RECORDS FOR PROCESSING:

******

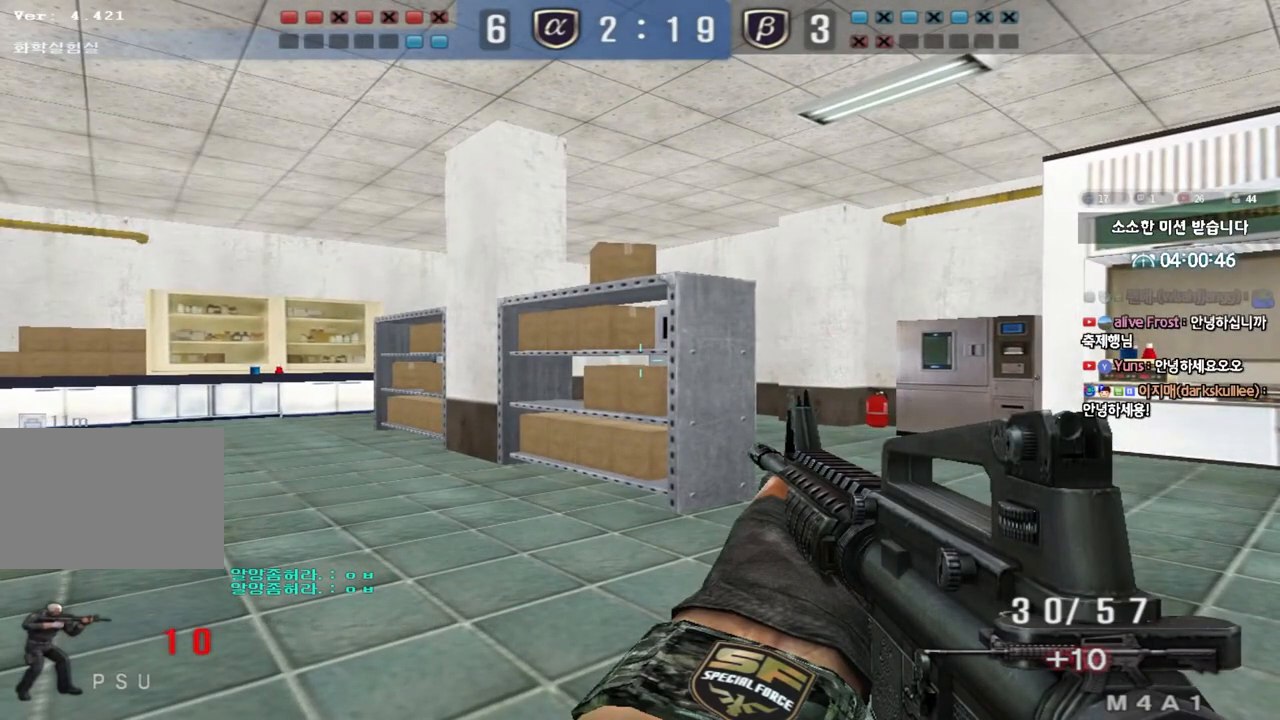
{"keys": ["d", "w"], "events": [[283, "shift", "up"], [317, "d", "down"], [317, "w", "down"], [367, "ctrl", "down"], [450, "ctrl", "up"]]}
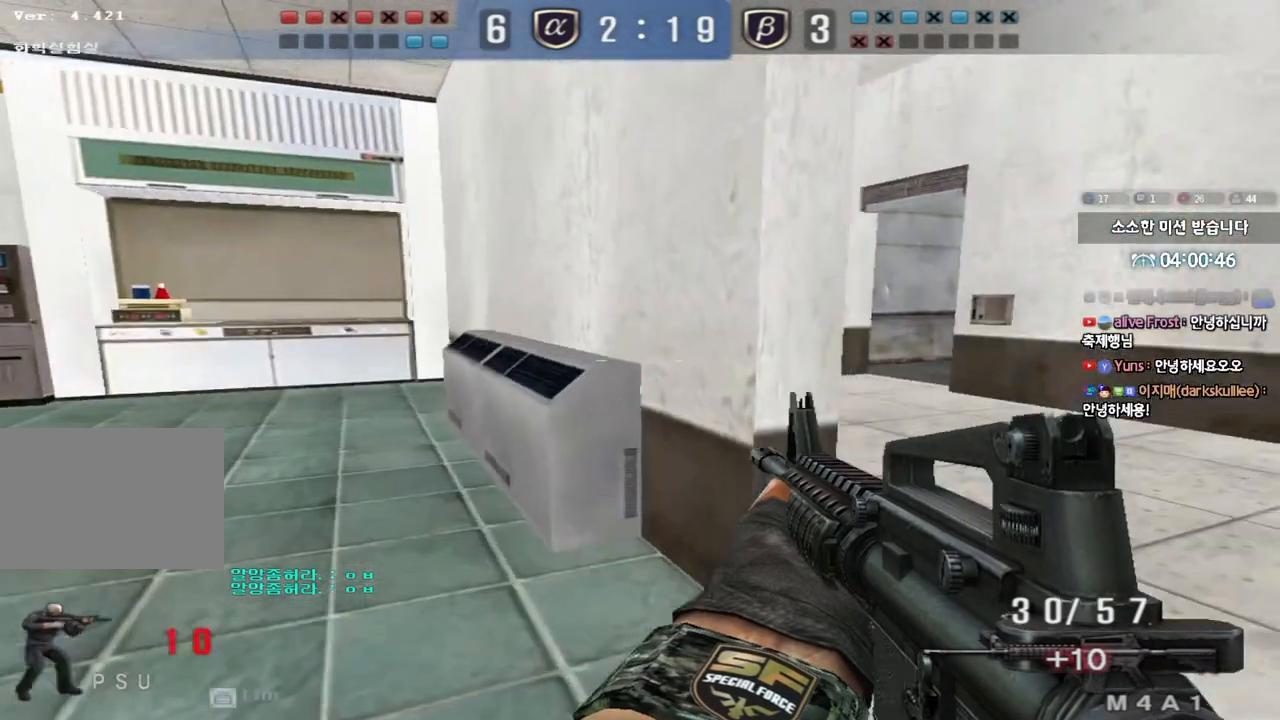
{"keys": ["d", "w"], "events": [[250, "ctrl", "down"], [267, "d", "up"], [283, "w", "up"], [333, "ctrl", "up"], [333, "d", "down"], [367, "w", "down"]]}
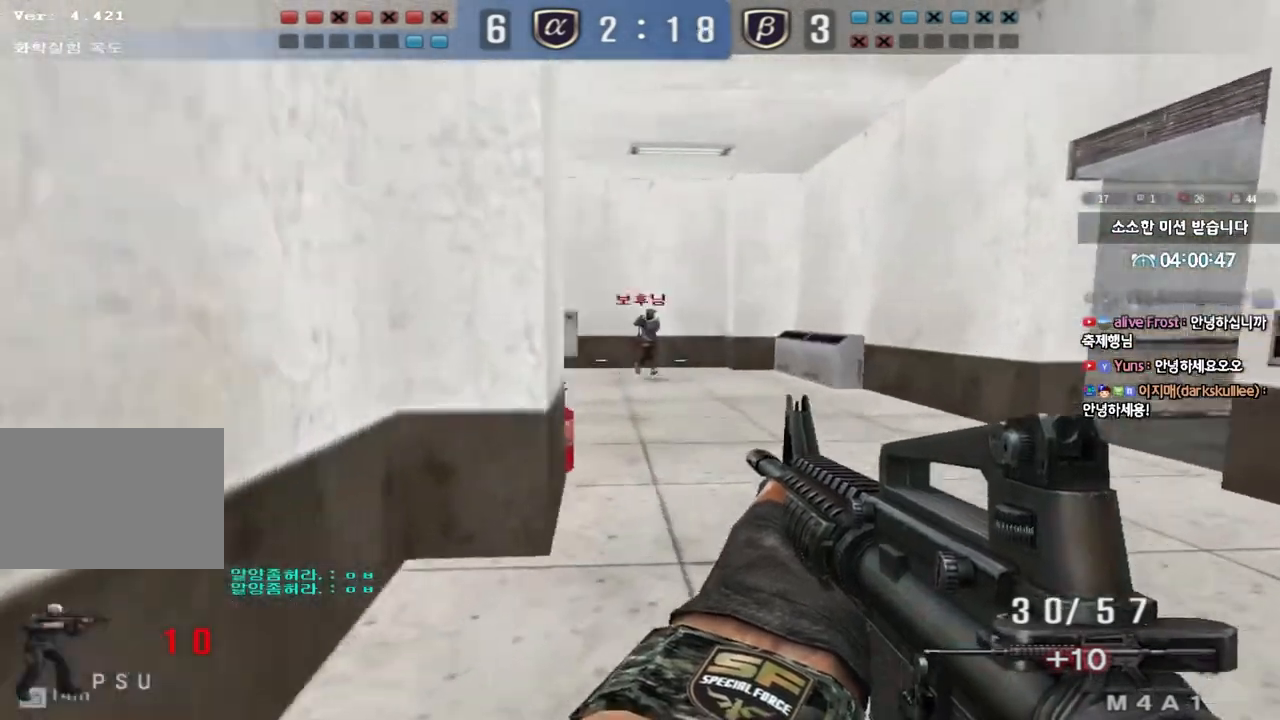
{"keys": ["ctrl"], "events": [[83, "ctrl", "down"], [100, "d", "up"], [117, "w", "up"]]}
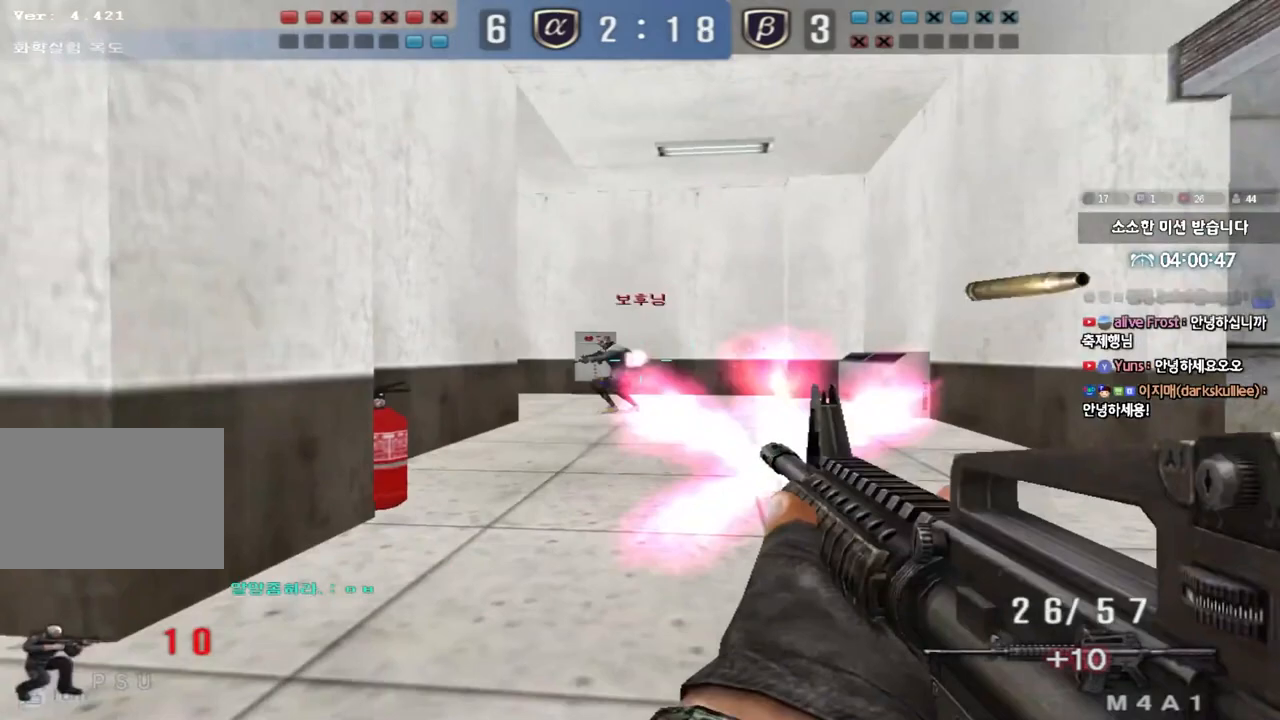
{"keys": ["ctrl"], "events": []}
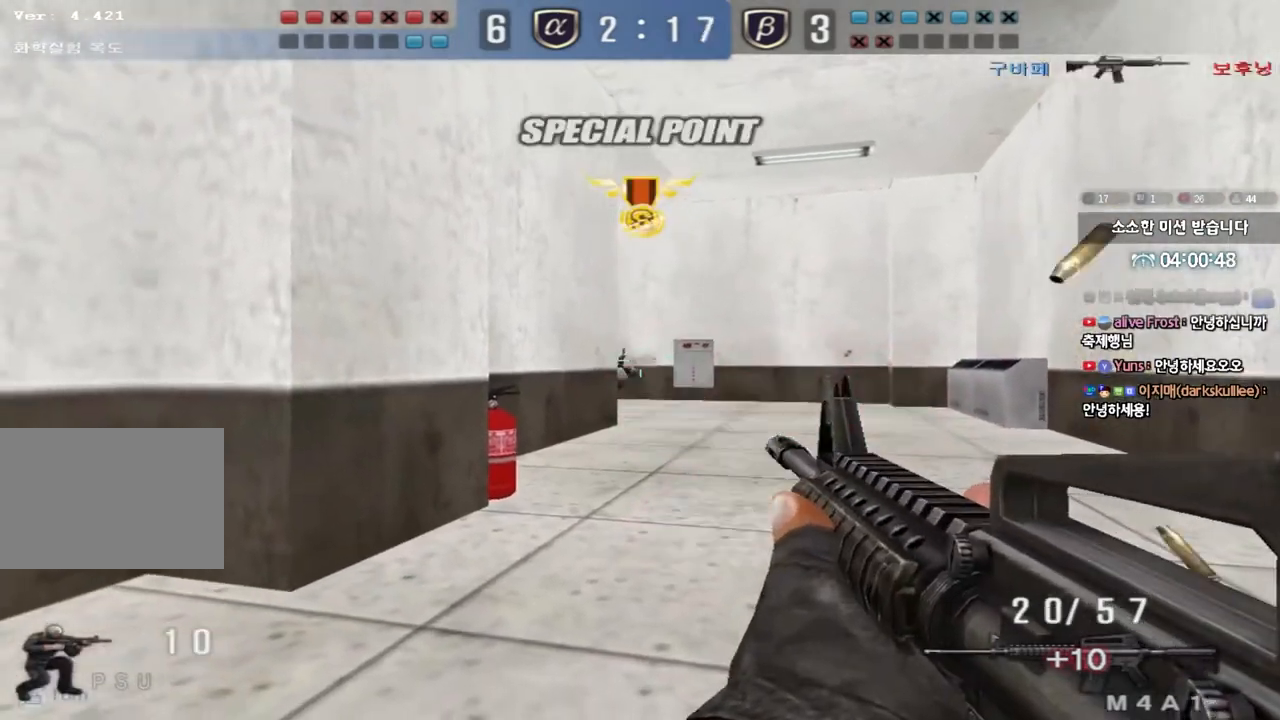
{"keys": ["a", "w"], "events": [[67, "a", "down"], [100, "w", "down"], [117, "ctrl", "up"]]}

******

Wherever a picture appears, omit it; copy the rest of the data exactly.

RESPONSE BOX:
{"keys": ["d", "w"], "events": [[283, "shift", "up"], [317, "d", "down"], [317, "w", "down"], [367, "ctrl", "down"], [450, "ctrl", "up"]]}
{"keys": ["d", "w"], "events": [[250, "ctrl", "down"], [267, "d", "up"], [283, "w", "up"], [333, "ctrl", "up"], [333, "d", "down"], [367, "w", "down"]]}
{"keys": ["ctrl"], "events": [[83, "ctrl", "down"], [100, "d", "up"], [117, "w", "up"]]}
{"keys": ["ctrl"], "events": []}
{"keys": ["a", "w"], "events": [[67, "a", "down"], [100, "w", "down"], [117, "ctrl", "up"]]}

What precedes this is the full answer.